- _GIVEN PASSAGE_:
++++++++++++++++++++
The report on the newspaper's website Thursday appeared to differ from a statement by its owner, News Corp. subsidiary Dow Jones, which said Tuesday's resignation of publisher Andrew Langhoff was unrelated to a circulation deal with the Netherlands-based Executive Learning Partnerships.

The Wall Street Journal is the U.S. crown jewel of the many papers in Rupert Murdoch's global media empire, which has been badly shaken by a phone hacking and police bribery scandal in Europe that has forced some of his top executives to resign.

Murdoch's News Corp. bought the Journal's owner Dow Jones & Co. in 2007 and has worked hard on increasing circulation.

At issue in the latest revelations is how legitimate is the Journal's European circulation figures and whether, in pursuit of higher circulation, the paper breached the journalistic wall between advertising content and editorial content. If circulation figures were found to be false, the paper could owe compensation to hundreds of advertisers.

The Journal, quoting what it called people familiar with the matter, said ELP paid 1 euro cent (1.3 U.S. cents) each for 12,000 copies of the paper daily, a big slice of its European circulation of 75,000. The paper retails for 1.50 pounds ($2.35, euro1.71).
++++++++++++++++++++
- _COLLECTED DATA_:
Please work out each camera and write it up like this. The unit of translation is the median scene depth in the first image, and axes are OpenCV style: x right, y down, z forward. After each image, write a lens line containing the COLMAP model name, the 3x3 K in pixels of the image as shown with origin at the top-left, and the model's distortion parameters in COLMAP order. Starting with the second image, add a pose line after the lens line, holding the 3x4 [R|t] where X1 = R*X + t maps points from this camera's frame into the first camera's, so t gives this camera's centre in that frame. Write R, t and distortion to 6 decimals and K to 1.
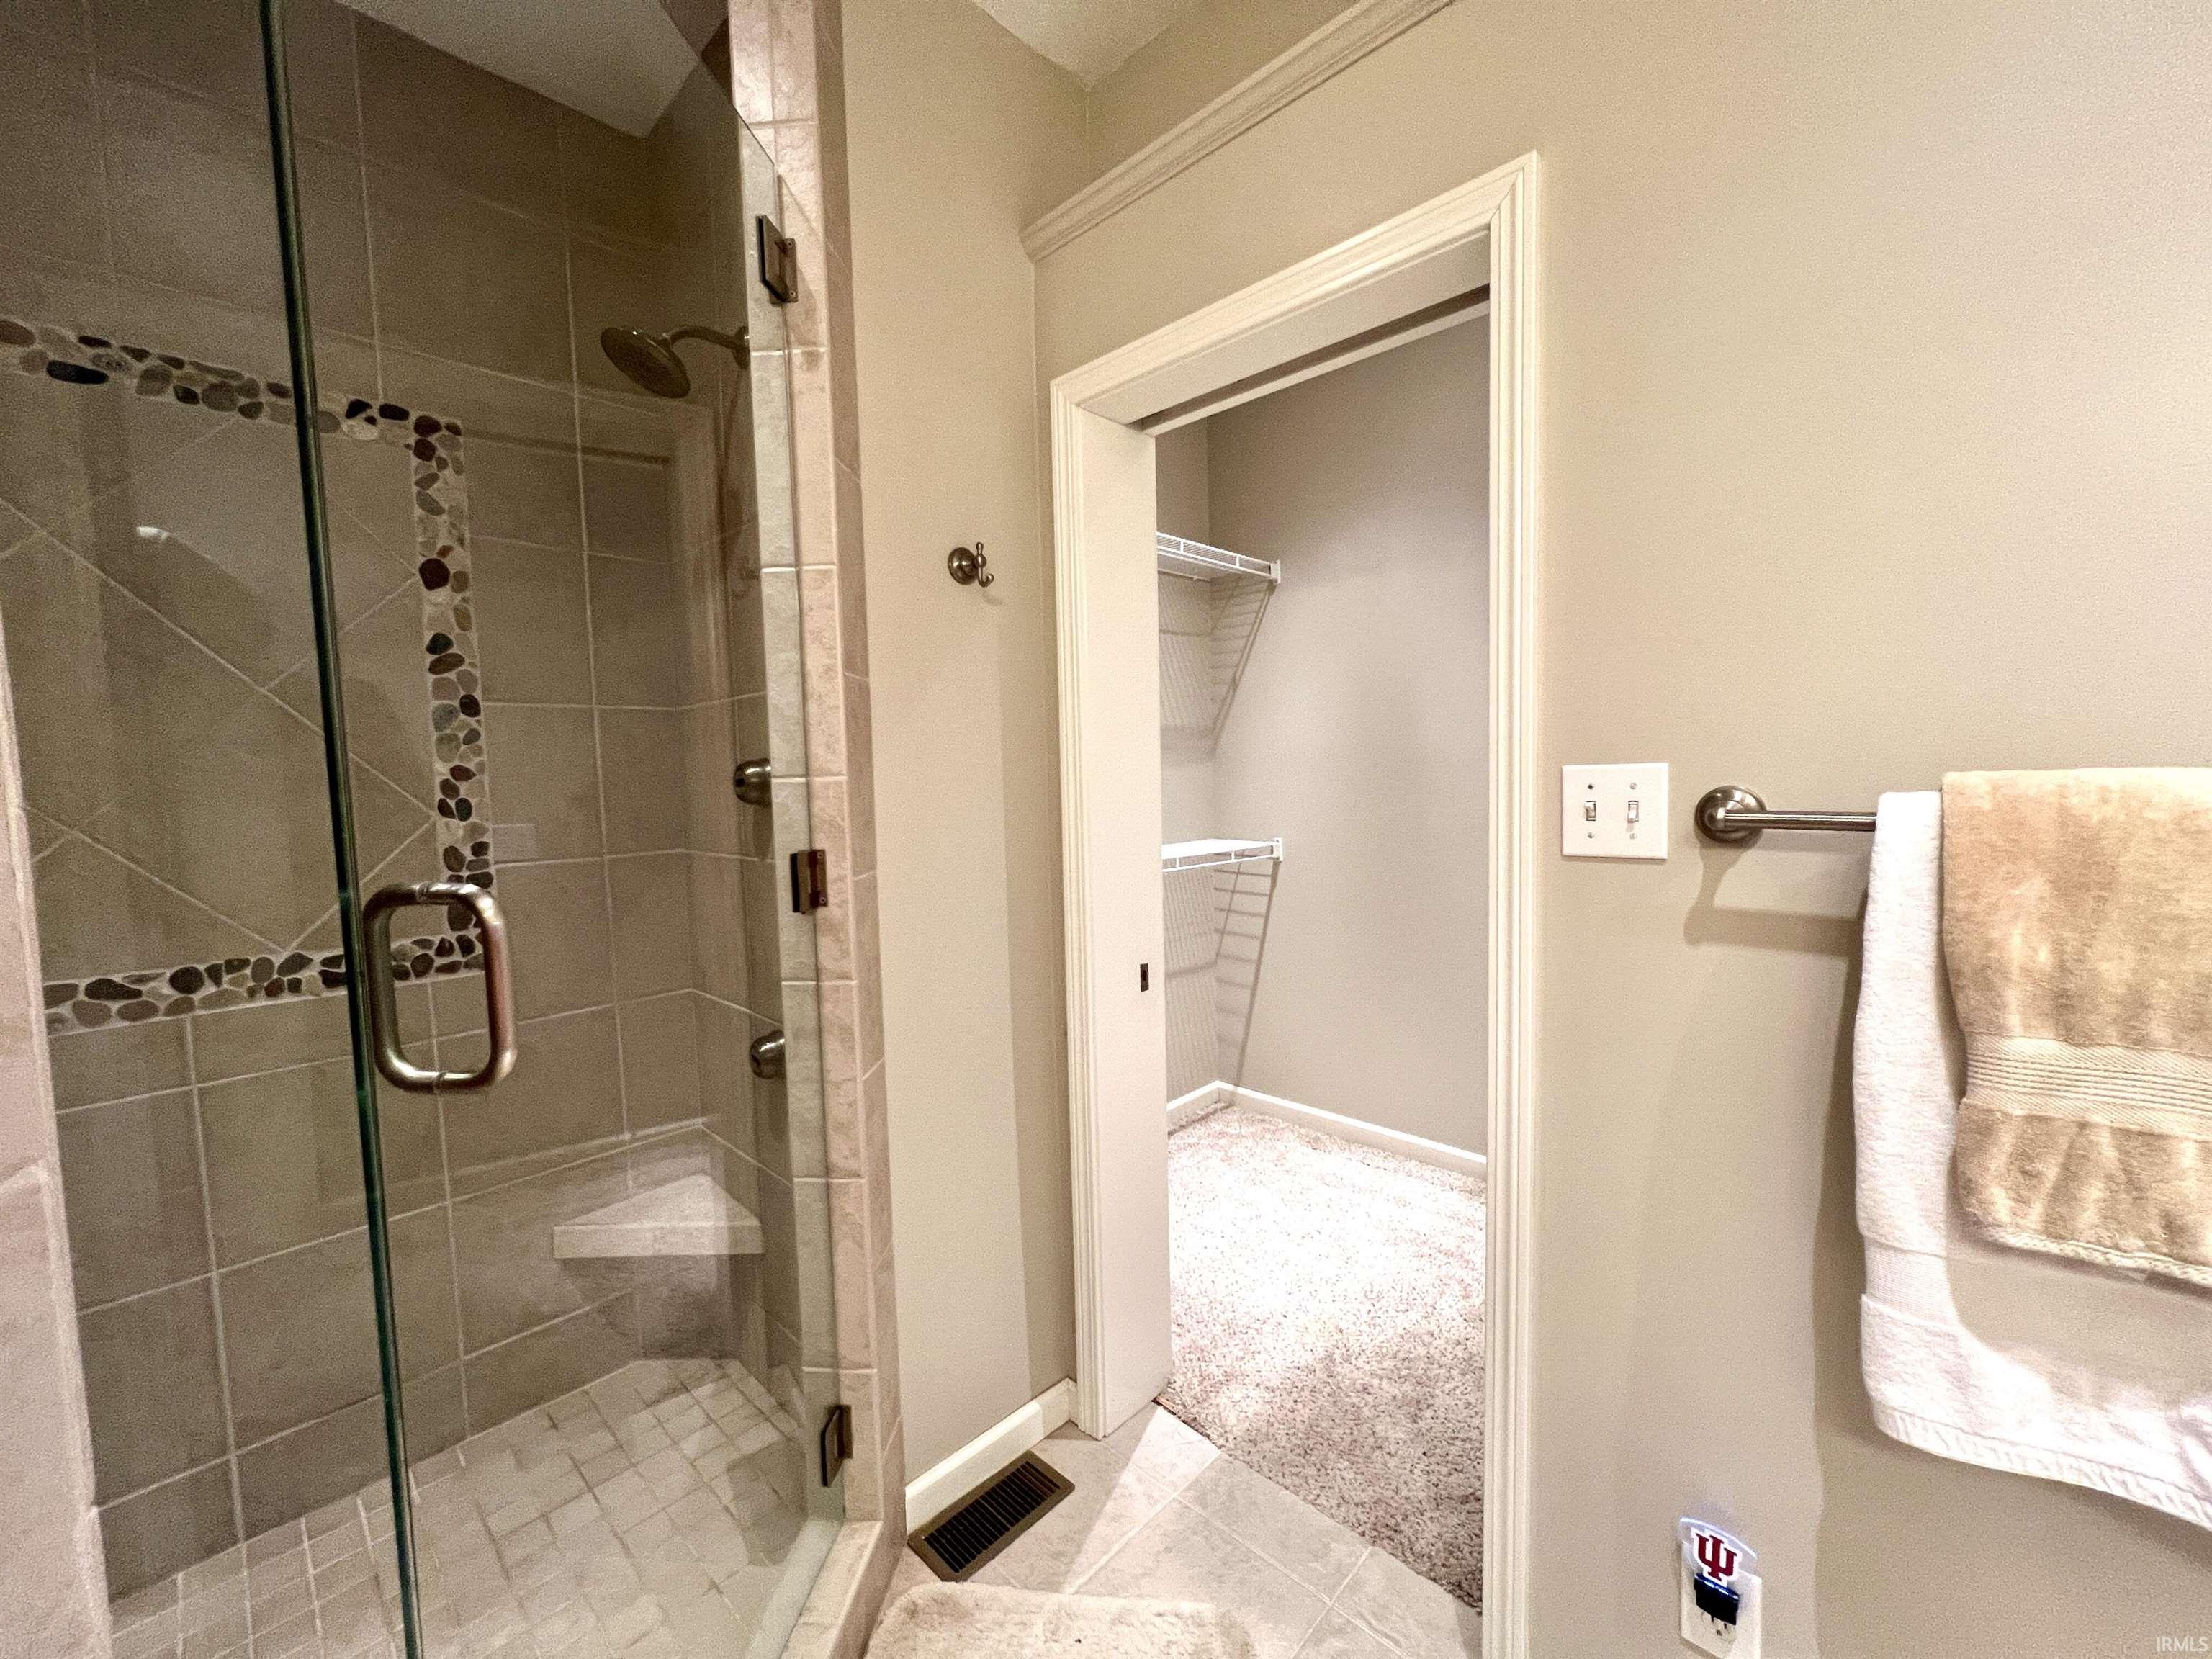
lens RADIAL K [[883.8, 0, 1099.2], [0, 883.8, 832.3], [0, 0, 1]] dist [-0.001476, 0.000568]
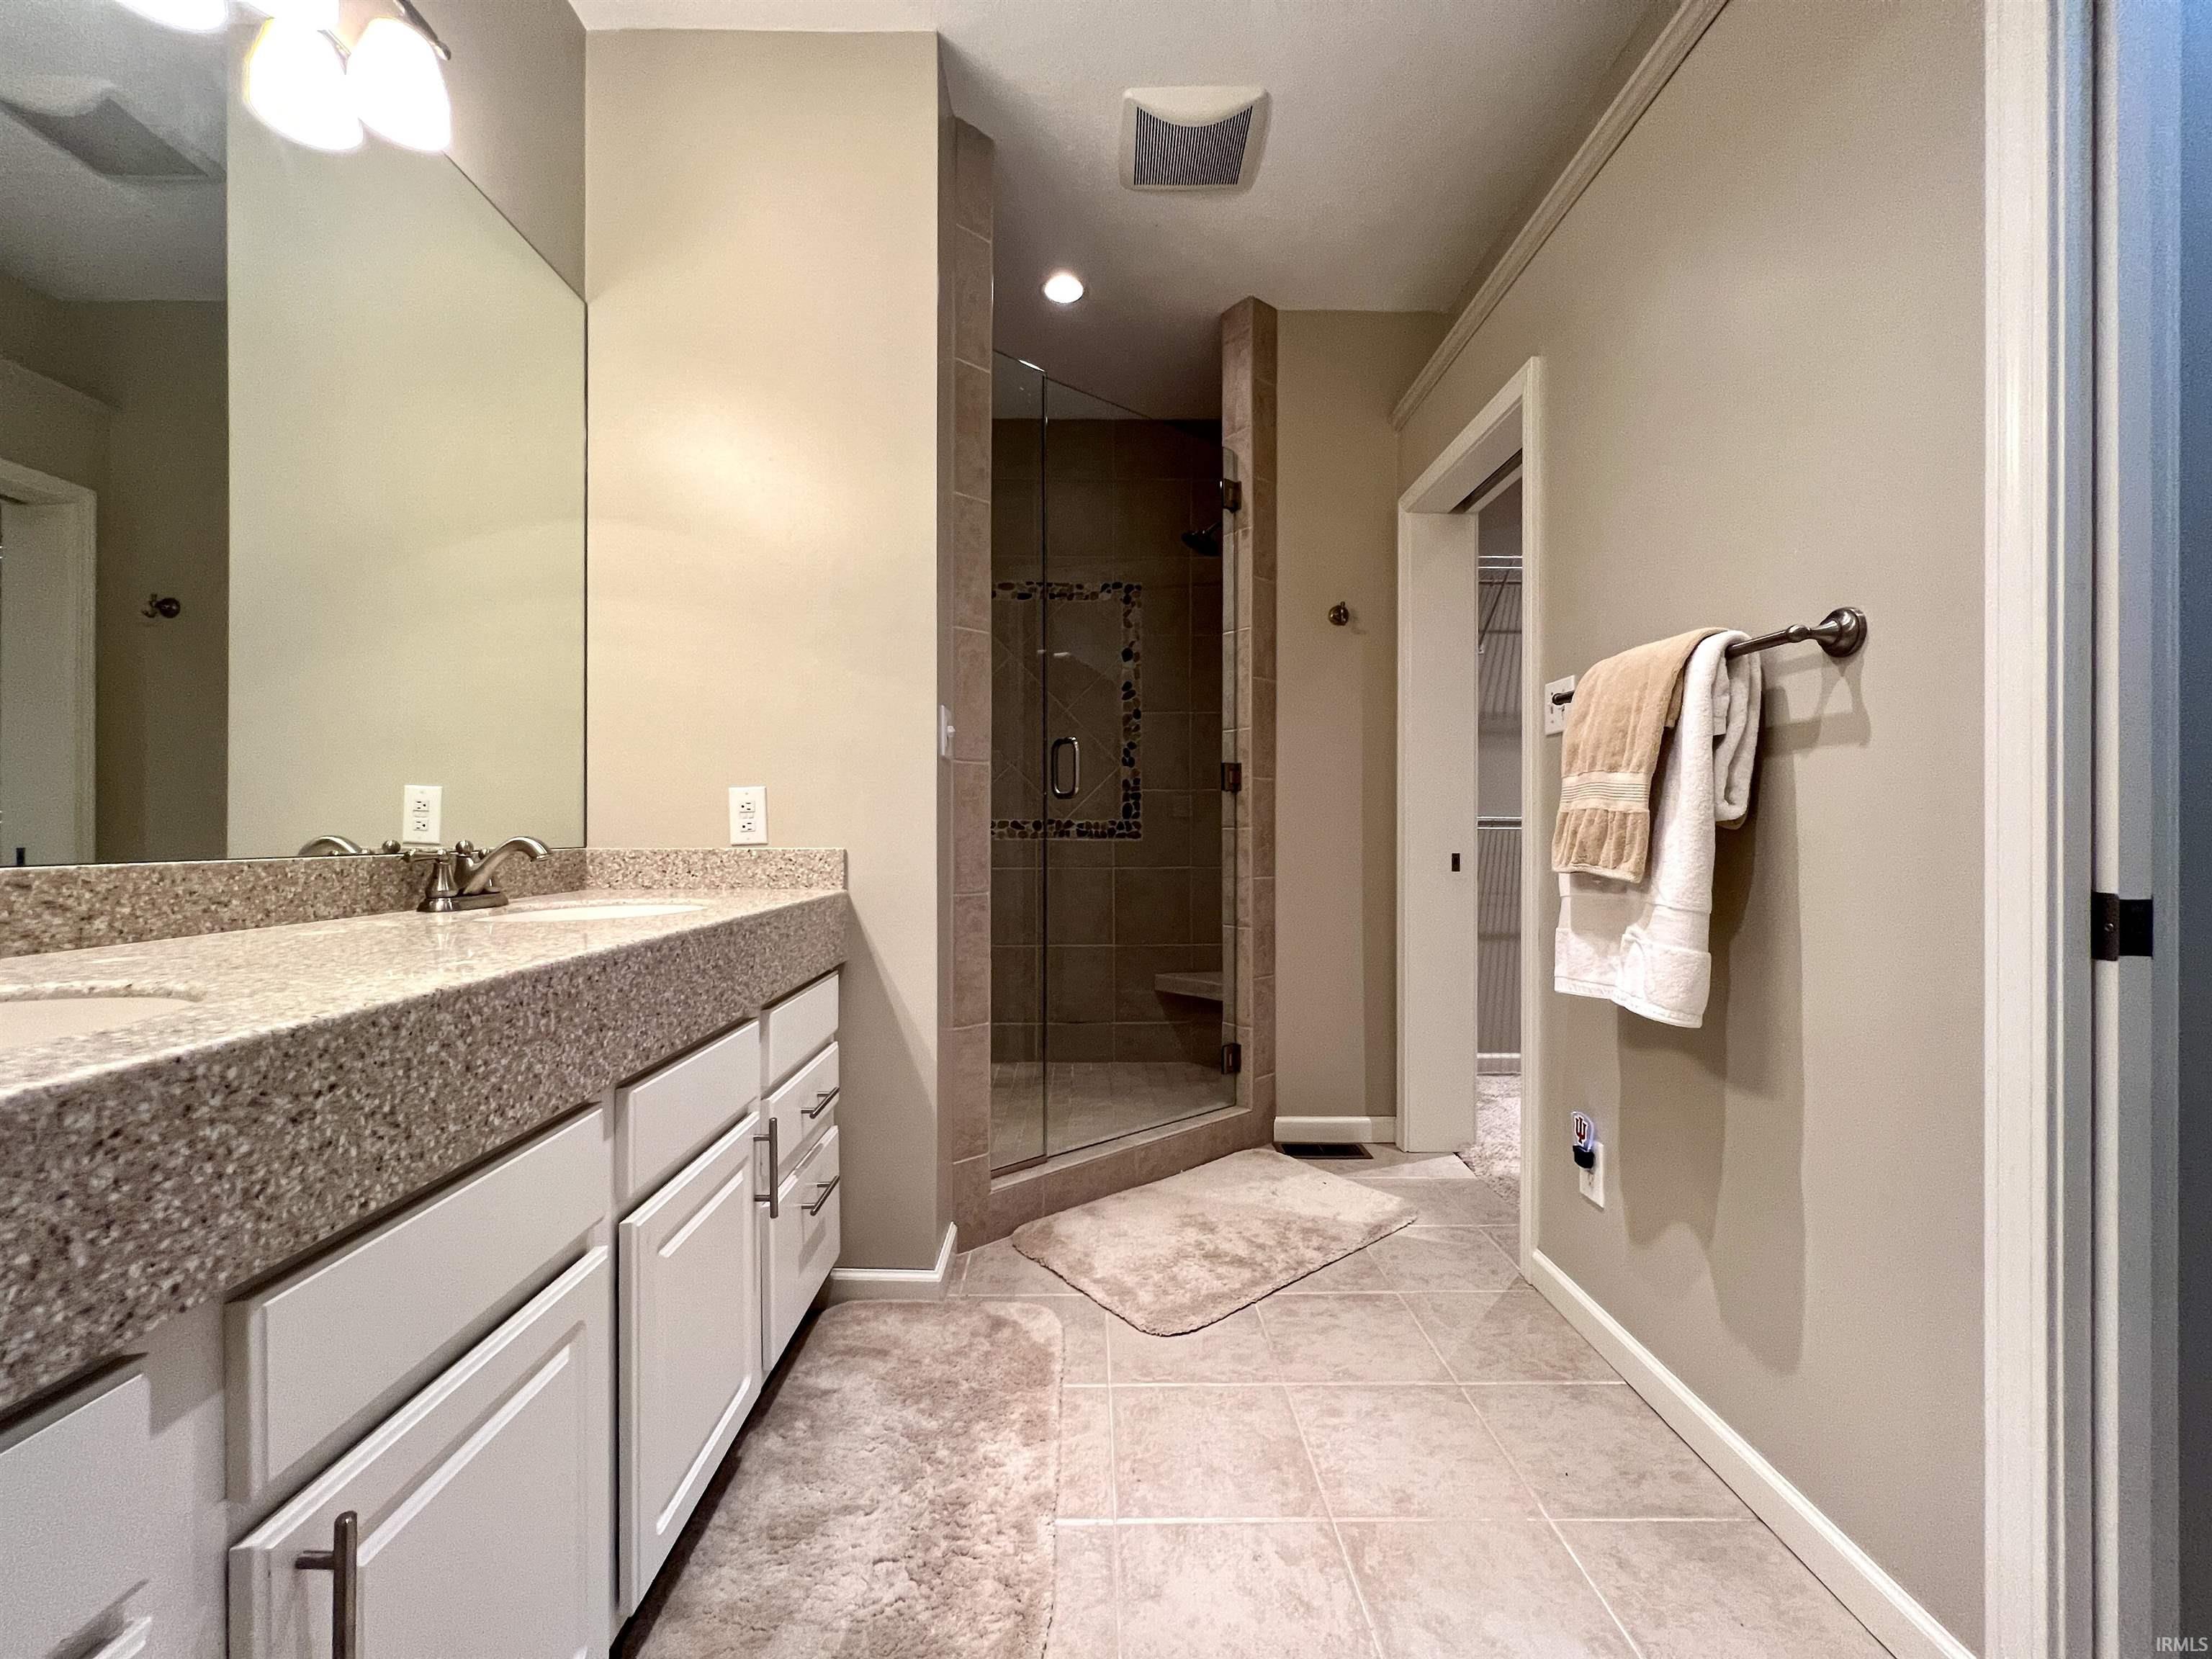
lens RADIAL K [[883.8, 0, 1099.2], [0, 883.8, 832.3], [0, 0, 1]] dist [-0.001476, 0.000568]
pose [[0.705129, 0.025266, -0.708629, 0.765564], [-0.069337, 0.997032, -0.033446, 0.226219], [0.705681, 0.072718, 0.704788, -0.565613]]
++++++++++++++++++++
- _APPLY WHAT YOU READ_:
1. From the Wall Street Journal passage, write out the part that starts with the words "The report on" and ends after "on increasing circulation.".
2. In the Wall Street Journal passage, how many copies of the paper did ELP pay for each day, and at what price per copy?
The material is separate from the Wall Street Journal passage.

- _SOLUTIONS TO EACH TASK_:
1.
The report on the newspaper's website Thursday appeared to differ from a statement by its owner, News Corp. subsidiary Dow Jones, which said Tuesday's resignation of publisher Andrew Langhoff was unrelated to a circulation deal with the Netherlands-based Executive Learning Partnerships.

The Wall Street Journal is the U.S. crown jewel of the many papers in Rupert Murdoch's global media empire, which has been badly shaken by a phone hacking and police bribery scandal in Europe that has forced some of his top executives to resign.

Murdoch's News Corp. bought the Journal's owner Dow Jones & Co. in 2007 and has worked hard on increasing circulation.

2. 12,000 copies a day, at 1 euro cent each.